When speaking to a nutritionist about feeding regimes, I discovered that my horses generally were considered to be only in light work. He told me that most people vastly overestimate how hard their horses work. An article in The Horse from Kentucky Equine Research reminded me of this. The Horse: Hard at work or hardly working? Equine work intensity looks at the nutrition a horse needs based on the intensity and type of work it does. According to the article, equine nutritionists divide work into three classes based on how horses derive energy from their bodies to fuel exercise.
High-intensity, short-duration work includes performance events with a primary sprint component.
Quick acceleration and top speed over a short distance require anaerobic energy production. Examples of high-intensity, short-duration work are Thoroughbred, Standardbred, and Quarter Horse racing; barrel racing and pole bending; rodeo events such as heading, heeling, calf roping, and steer wrestling; and draft horse pulling contests.
Traditional carbohydrate-laden feeds, which include most low-fat textured or pelleted concentrates, and forage may satisfy the nutritional requirements of horses performing this type of exercise.
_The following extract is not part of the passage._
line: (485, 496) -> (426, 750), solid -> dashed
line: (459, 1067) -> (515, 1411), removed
The digestion of carbohydrates provides muscles with glycogen, a fuel critical for high-intensity performance. As workload increases and energy reserves empty, large quantities of complex carbohydrates may be offered to the horse in an attempt to maintain body condition.
As carbohydrate intake rises, the risk of colic and laminitis escalates. Replacing a fraction of the carbohydrate content of the diet with energy-rich fat is one way to reduce the risk of metabolic disorders while supplying necessary calories.
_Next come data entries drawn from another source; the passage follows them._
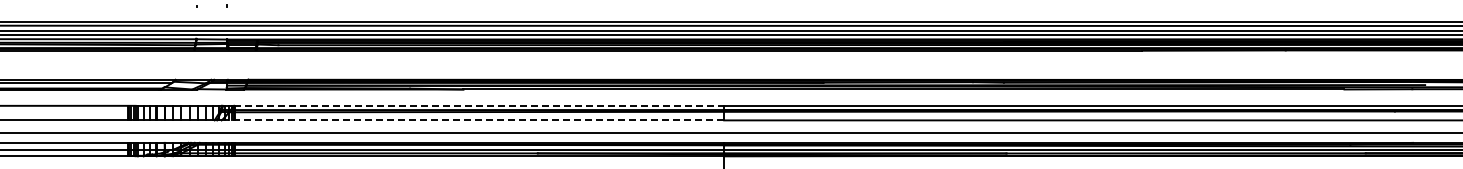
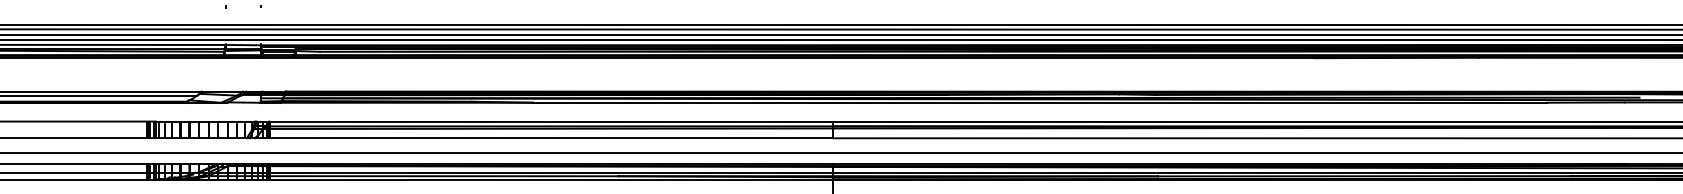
line: (479, 105) -> (551, 121), dashed -> solid
line: (472, 120) -> (543, 138), dashed -> solid

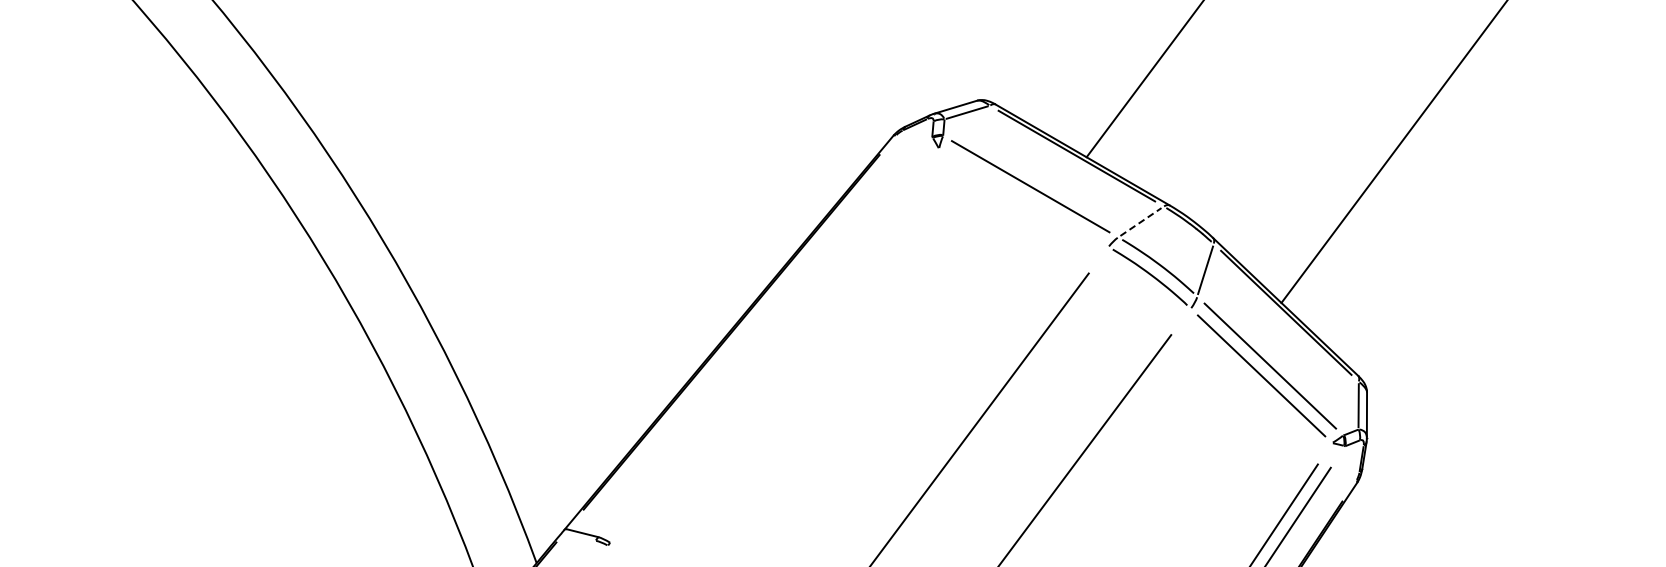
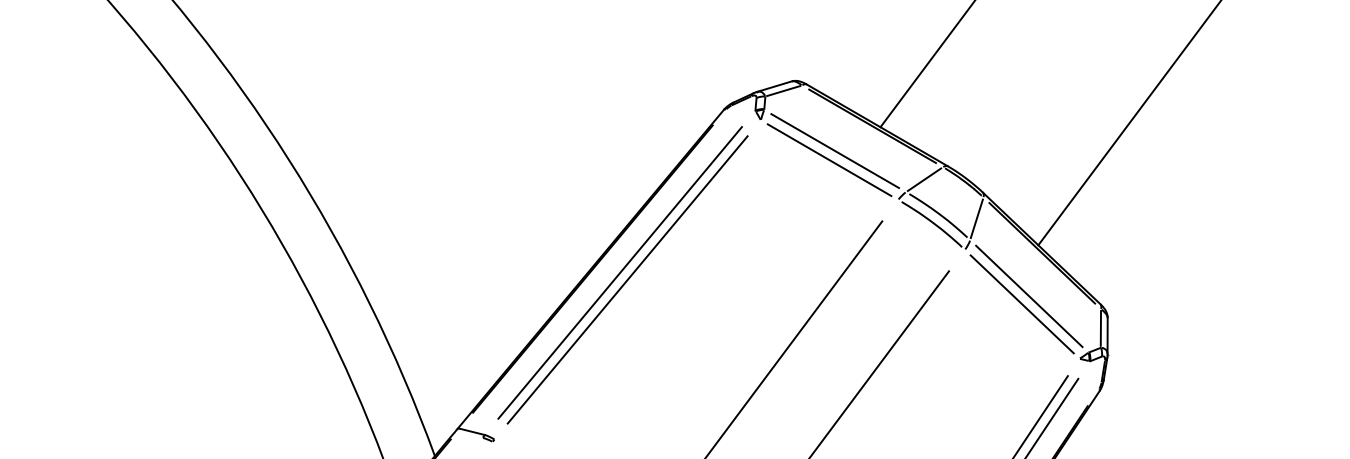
line: (1023, 197) -> (829, 159), added
line: (1140, 222) -> (924, 180), dashed -> solid
line: (765, 337) -> (620, 273), added
line: (774, 345) -> (627, 279), added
Horses fed high-fat rations typically require fewer pounds of feed to satisfy caloric requirements because fat delivers 2.25 times the energy of an equal amount of carbohydrate. Fat is becoming an increasingly popular nutrient among those caring for horses with elevated energy requirements.
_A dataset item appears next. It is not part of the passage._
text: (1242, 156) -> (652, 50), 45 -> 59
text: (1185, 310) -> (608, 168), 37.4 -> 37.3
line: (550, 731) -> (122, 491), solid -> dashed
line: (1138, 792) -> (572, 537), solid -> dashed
Research has proven that feeds too rich in protein may negatively affect performance. From an economic perspective, diets overly abundant in protein should be shunned as protein-packed feedstuffs are far more expensive than other energy sources.
Moderate-intensity, medium-duration work encompasses exercise that taxes but not necessarily exhausts a horse and requires aerobic and anaerobic energy production. The primary moderate-intensity, medium-duration work involves intensive show training and competition.
Horses are asked to perform for several minutes, perhaps close to an hour, and often more than once per day.
Feeds formulated for horses performing moderate- intensity, medium-duration work should be similar to those fed horses involved in high intensity, short-duration performance. One primary difference, however, involves feeding management. Horses in this classification may require less feed to support the work effort.
Low-intensity, long-duration work includes endurance activities that typically last two or more hours. Aerobic energy production is required to sustain this type of exercise. Examples of low-intensity, long-duration exercise include endurance races, competitive trail rides, and draft horse, ranch horse, and heavily used school horse work.
As workouts become longer, high-quality forage, that which is low in indigestible lignin, becomes more imperative in the diet. Not only is fiber a source of energy, but it holds water and electrolytes in the hindgut. Horses can draw on these reserves during exercise, effectively suppressing dehydration.
In particular, beet pulp and soybean hulls are considered “super fibers” because of their high bacterial fermentation rate and water-holding capacity.